Transcribe the data exactly, omitting whatever pictures it holds.

** Opening Input data block **

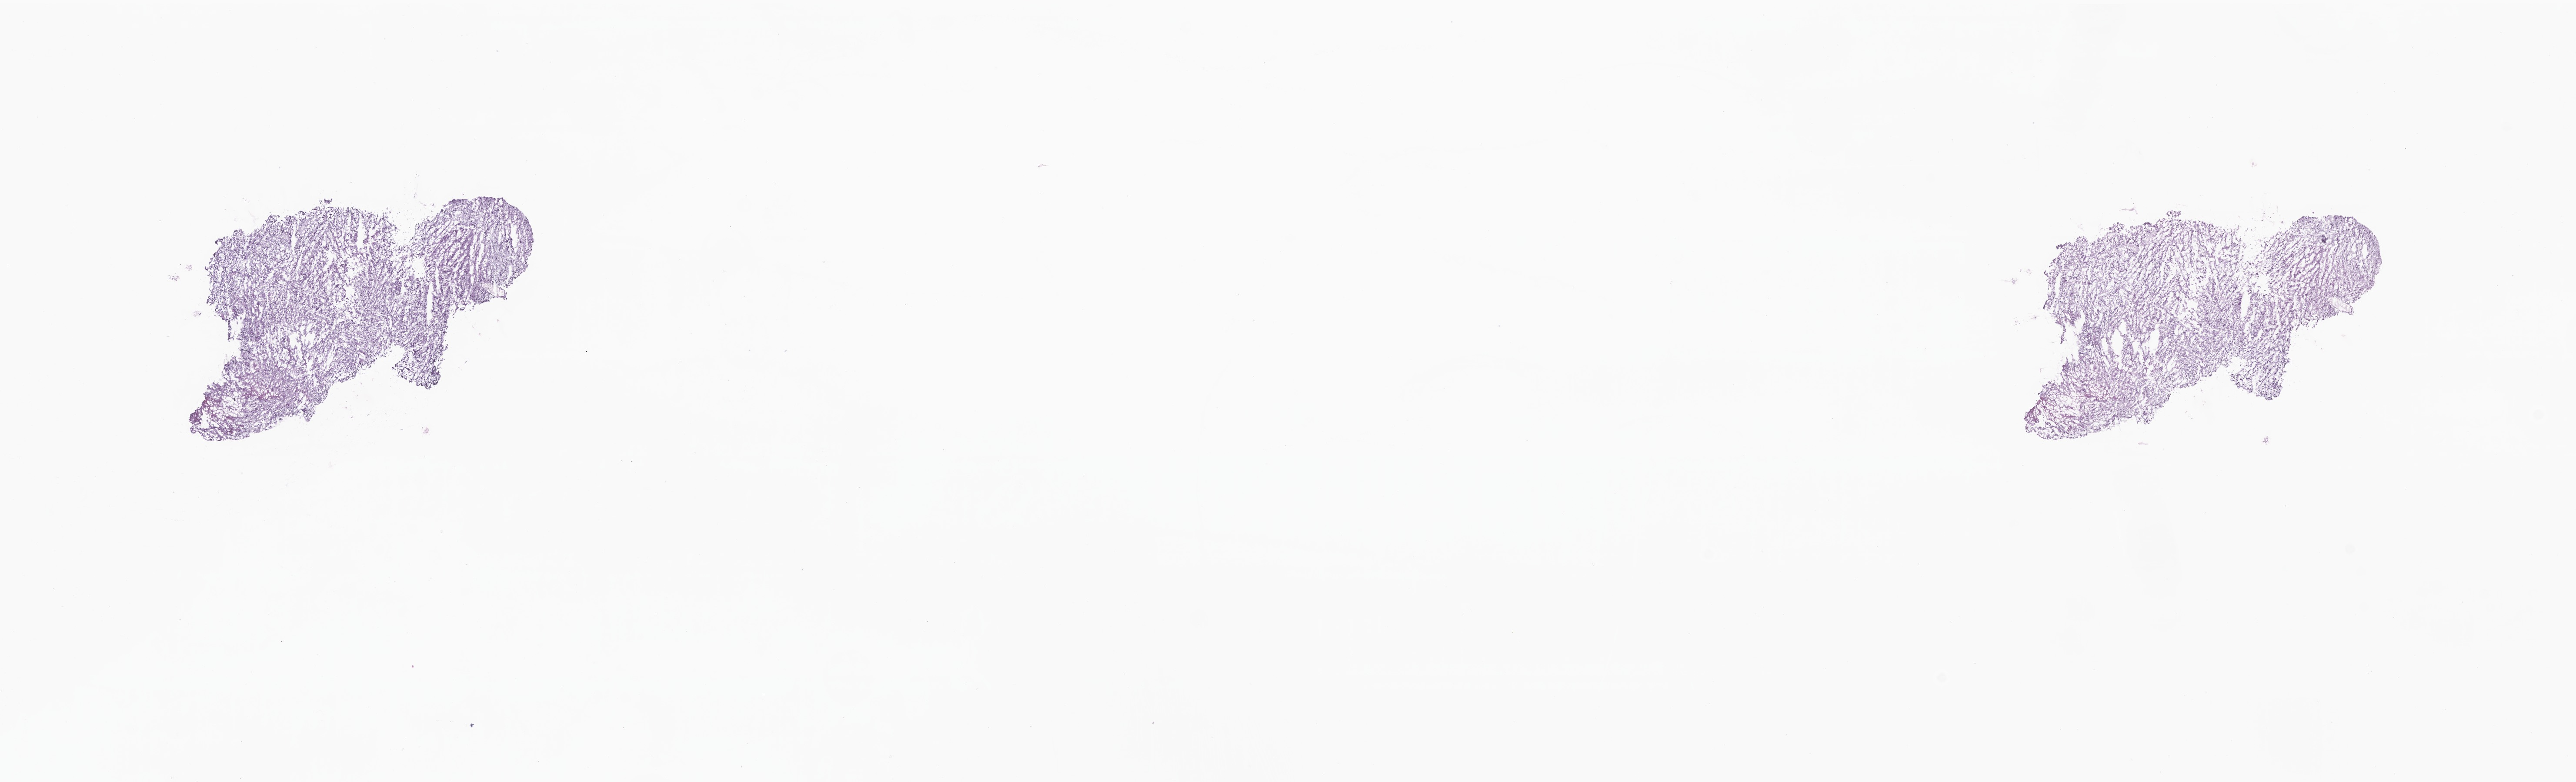
Whole-slide image, haematoxylin and eosin stain — a low-resolution overview of the entire scanned area, about 25.0 x 7.6 mm; frozen section; primary tumor; site: brain. Female patient; age at initial diagnosis 69 years. Composition of this section per pathologist review: tumor cells 79%, tumor nuclei 90%, stromal cells 8%, necrosis 5%, normal cells 8%. Inflammatory infiltration, as recorded: lymphocyte infiltration 0%, monocyte infiltration 0%, neutrophil infiltration 0%.
• section: top of the tissue portion
• diagnosis: Glioblastoma, NOS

** Closing Input data block **

> _Response area_
Whole-slide image, haematoxylin and eosin stain — a low-resolution overview of the entire scanned area, about 25.0 x 7.6 mm; frozen section; primary tumor; site: brain. Female patient; age at initial diagnosis 69 years. Composition of this section per pathologist review: tumor cells 79%, tumor nuclei 90%, stromal cells 8%, necrosis 5%, normal cells 8%. Inflammatory infiltration, as recorded: lymphocyte infiltration 0%, monocyte infiltration 0%, neutrophil infiltration 0%.
• section: top of the tissue portion
• diagnosis: Glioblastoma, NOS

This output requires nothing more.